Ben Pike is a defensive lineman at Toledo. Or, he was on Toledo's football team. He has a year of eligibility left, but he's giving it up to tend to his fiancee, a former Toledo basketball player who battled with leukemia last year and found out on Jan. 25 it had returned.
Pike has plans that are far more important than Division I football. He is going to graduate after this semester. He is going to marry Ashlee Barrett on June 15. He is going to see her through a bone marrow transplant and her second battle against leukemia.
"I know in some people's terms, he's giving up things," said Ben's mother Becky Pike told the Plain Dealer. "But he's really not giving up. He's not giving up anything. He's really fighting for life. And he's just turned his forces to he's going to win a battle for life instead of winning on the football field."It's a beautiful story by the newspaper, one with a happy ending that will be written when Barrett has beaten her cancer.
According to the Plain Dealer's story, the two met when Pike was a freshman and Barrett was a junior who had just transferred to Toledo. They dated. On Toledo's trip to Washington, D.C. for the Military Bowl in 2011, Pike worked it out so he could propose to Barrett on the White House driveway.

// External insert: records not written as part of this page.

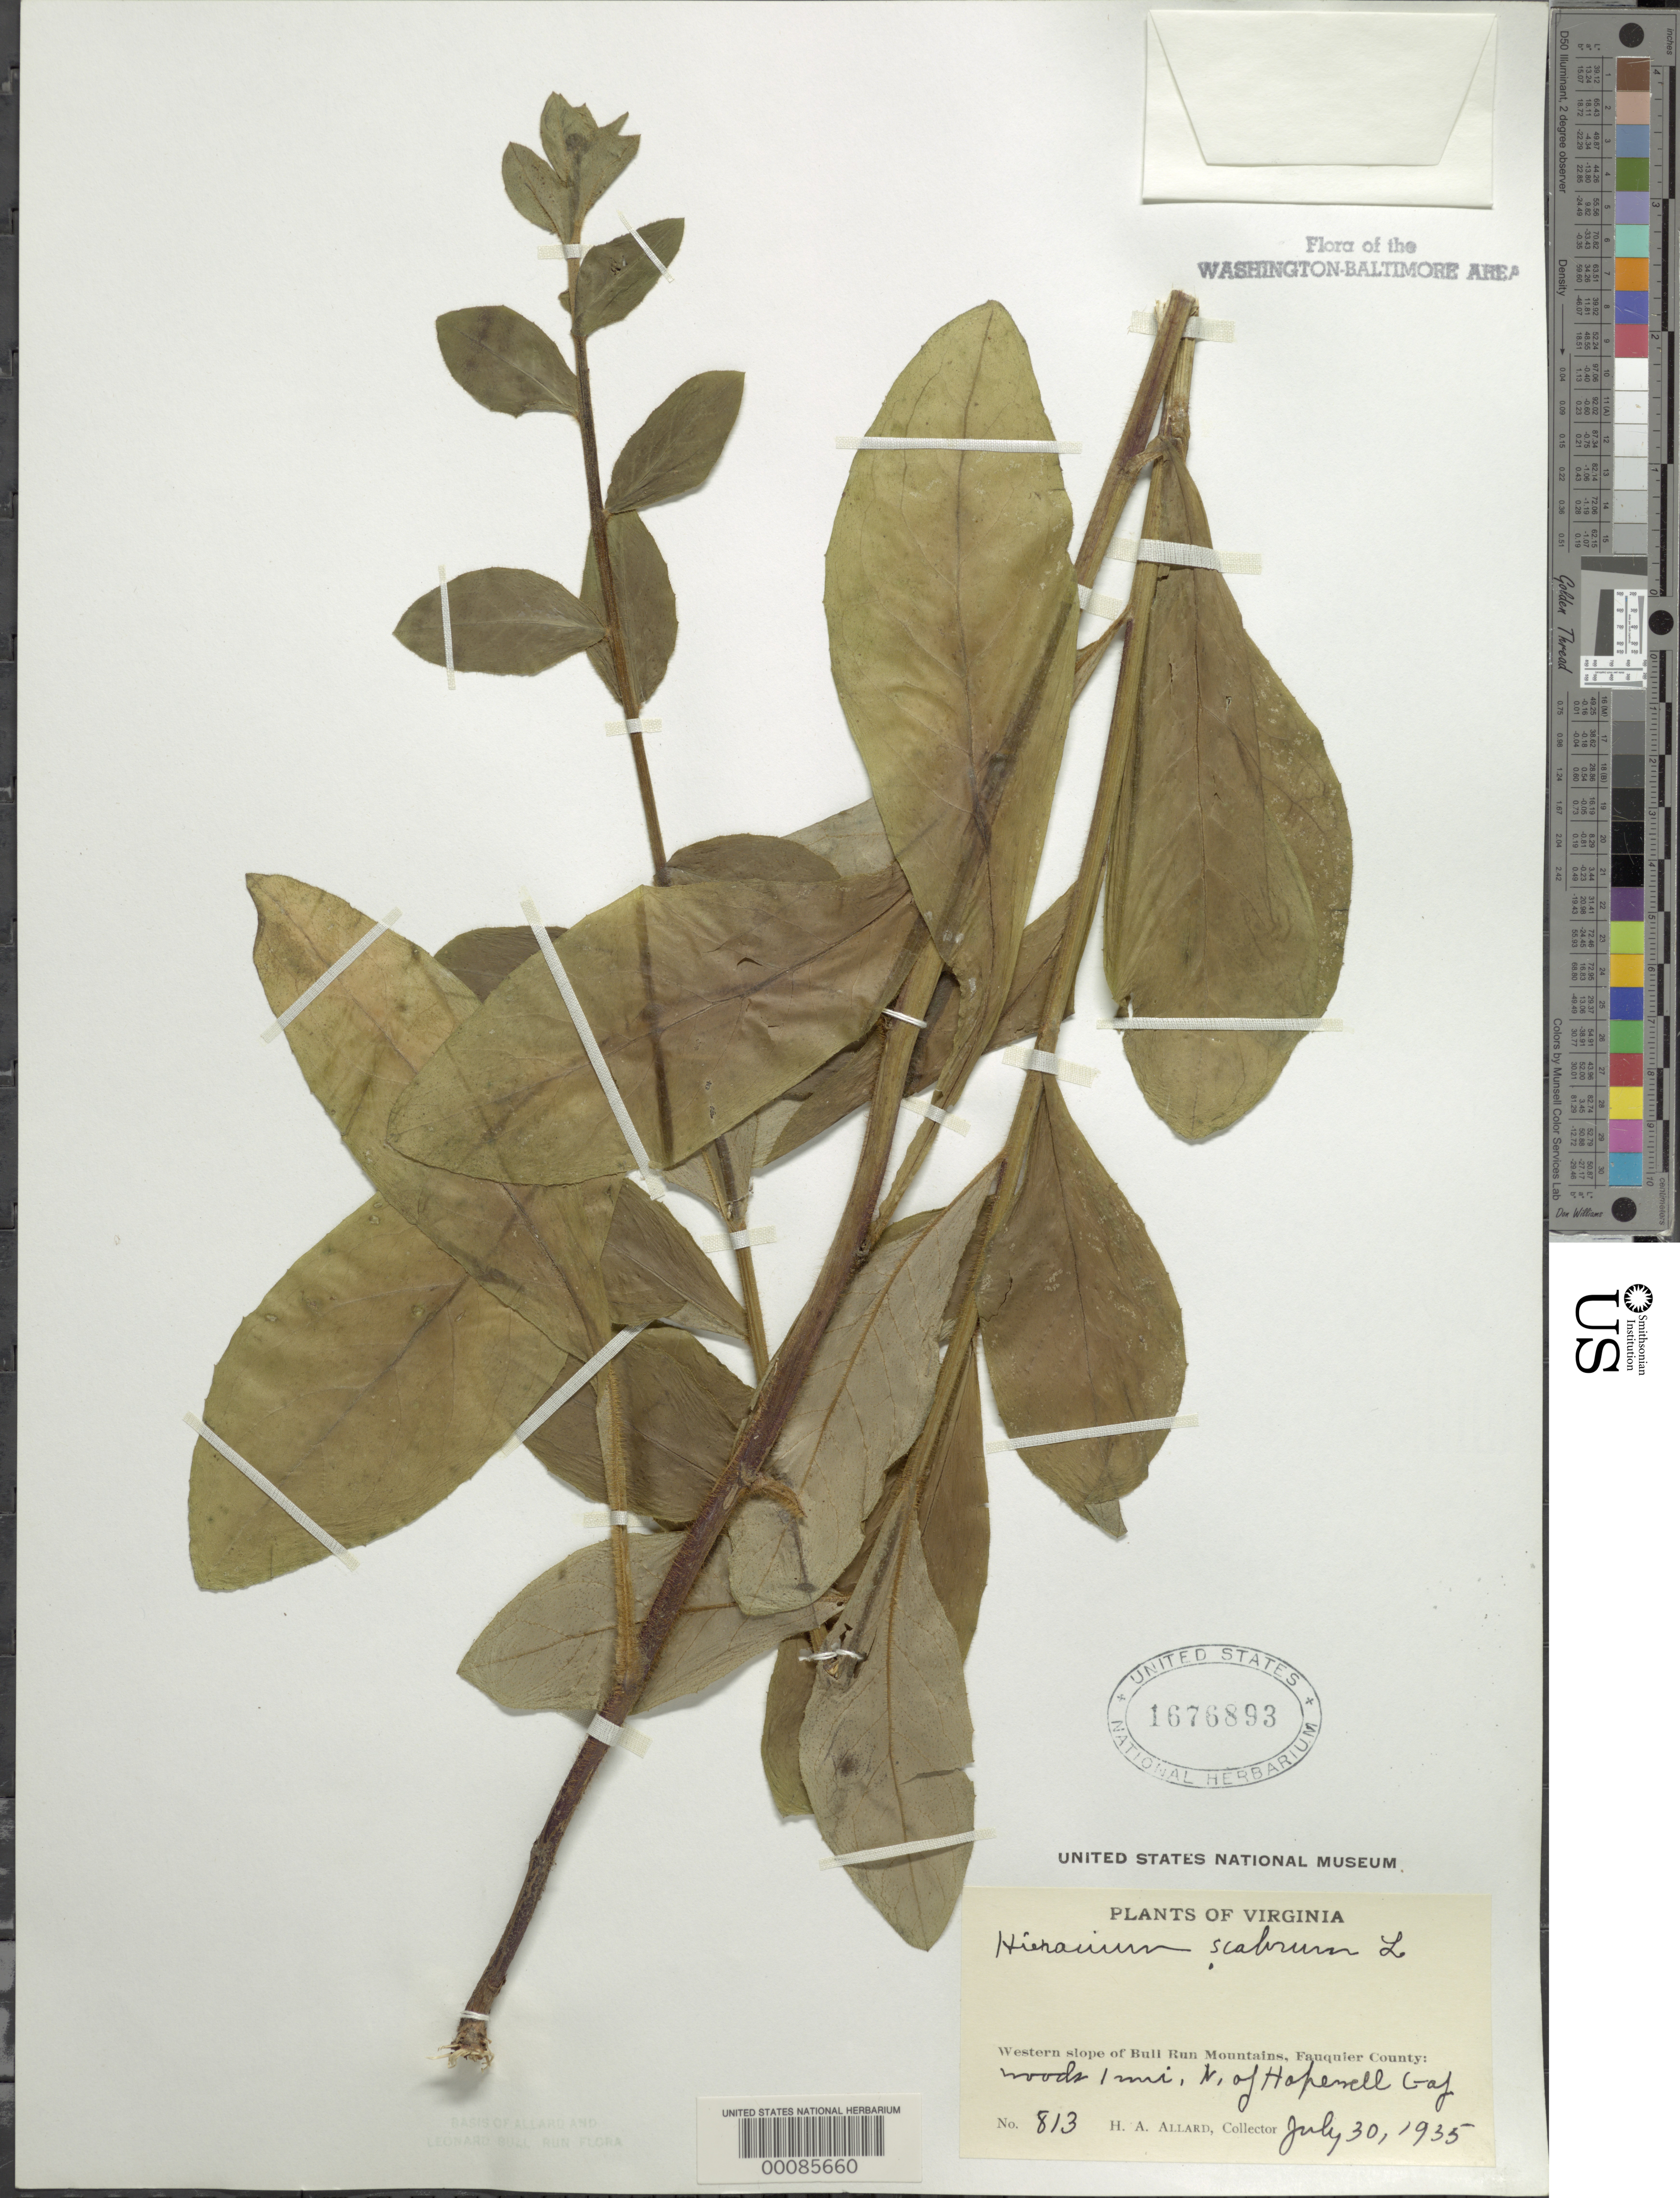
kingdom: Plantae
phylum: Tracheophyta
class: Magnoliopsida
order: Asterales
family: Asteraceae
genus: Pilosella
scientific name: Pilosella verruculata subsp. verruculata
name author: (Link) Soják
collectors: H. A. Allard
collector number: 813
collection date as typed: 30 Jul 1935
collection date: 1935-07-30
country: United States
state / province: Virginia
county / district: Fauquier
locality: North of Hopewell Gap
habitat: Woods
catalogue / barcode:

In April 2012 Barrett had a blood infection that almost cost Barrett her life, the Plain Dealer said. She was diagnosed then with leukemia. Barrett was in St. Louis teaching second grade. Pike made weekly visits from Toledo to St. Louis, even through the football season.
Barrett finished chemotherapy and returned to teaching for a while, but the leukemia returned in late January. The Plain Dealer said she is halfway through another round of chemotherapy. Pike has a student teaching job at a middle school in Toledo during the week and visits St. Louis and his fiancee on weekends. He plans to move to St. Louis in May, leaving behind the rest of his football career.
"It's a very, very helpless feeling because there's nothing you can do that can make it better or go away," Pike told he Plain Dealer. "The only thing you an do is be there for her 100 percent. The whole way she's handled the first round, going through everything, the way she's handled herself with such grace and beauty and a positive outlook on life. It's been truly humbling. I can definitely say she's my hero."